Muller noted that flows of Russian crude and oil products may be down by between one and three million barrels a day through the third quarter. The country normally exports around 7.5 million barrels every day.


In this context, the International Energy Agency followed suit and agreed on April 1 to a second emergency release of oil reserves in response to “market turmoil” caused by Russia's invasion of Ukraine, without specifying volumes.


The announcement showed IEA member states’ “strong and unified commitment to stabilizing global energy markets,” the Paris-based group of 31 industrialized nations but not Russia said in a statement following an emergency meeting.


The agreement follows the previous action taken by IEA member states, announced last month, to which they pledged a total of 62.7 million barrels.
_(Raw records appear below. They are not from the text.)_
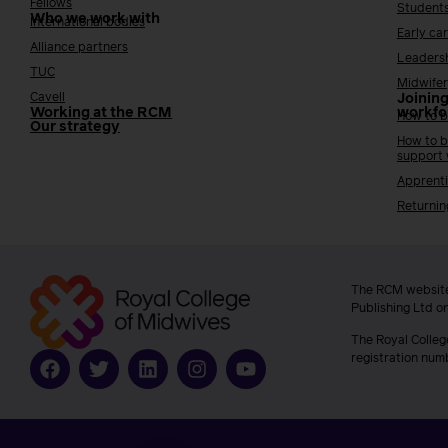
Fellows
Student
Who we work with
International bodies
Early ca
Alliance partners
Leaders
TUC
Midwifer
Cavell
Joining
Working at the RCM
workfo
How to b
Our strategy
How to b
support
Apprenti
Returnin
The RCM website
Publishing Ltd o
The Royal Colleg
registration num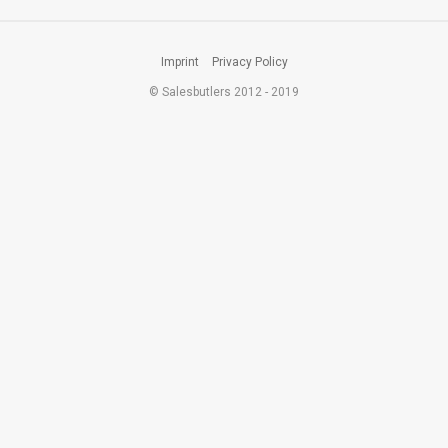
Imprint
Privacy Policy
© Salesbutlers 2012 - 2019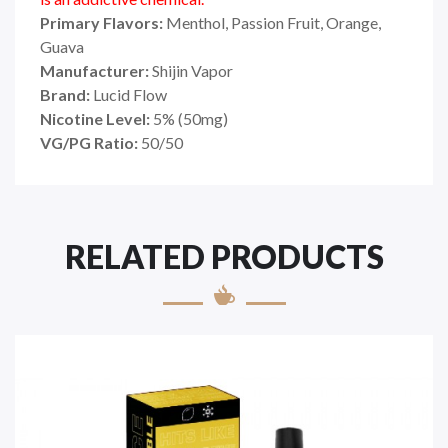
Primary Flavors:
Menthol, Passion Fruit, Orange,
Guava
Manufacturer:
Shijin Vapor
Brand:
Lucid Flow
Nicotine Level:
5
%
(50mg)
VG/PG Ratio:
50/50
RELATED PRODUCTS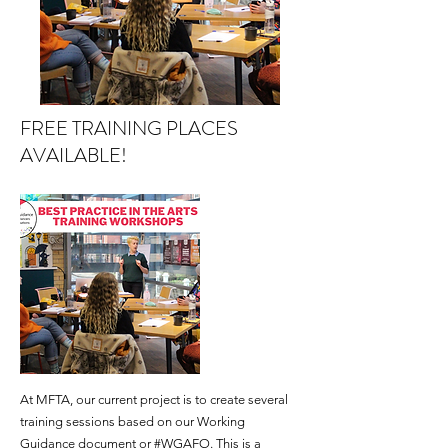
FREE TRAINING PLACES
AVAILABLE!
At MFTA, our current project is to create several
training sessions based on our Working
Guidance document or #
WGAFO
. This is a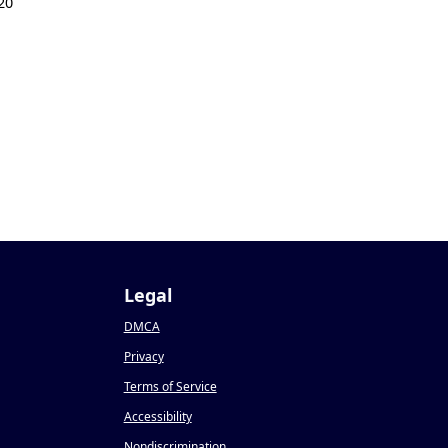
20
Legal
DMCA
Privacy
Terms of Service
Accessibility
Nondiscrimination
They hold emergency stockpiles of 1.5 billion barrels.


The prospect of large-scale disruptions to Russian oil production is threatening to create a global oil supply shock, the agency warned.


It pointed out that Russia’s war in Ukraine continues to put significant strains on global oil markets, resulting in heightened price volatility.


Its governing board recommended that governments and consumers maintain and intensify conservation efforts and energy savings.


Russia’s oil and gas condensate production fell to 11.01 million barrels per day (bpd) in March, from an average output of 11.08 bpd in February, two industry sources familiar with the data told Reuters on Friday.


On March 31, the output was down to 10.6 million bpd, the lowest daily level since September 2021, the sources said and Refinitiv Eikon data showed.


Fall in Russia’s oil output happens along with disruptions with the state’s oil and product exports as European costumers turned cautious of trading with the state due to Western sanctions.


Russian oil output is falling in time when OPEC+ deal offers the state to rise its output monthly.


Urals oil loading from Russia’s Baltic ports fell five percent behind the schedule for March due to cargoes cancellations.


India stepped up as one of major buyers of Russian oil after Western sanctions were imposed.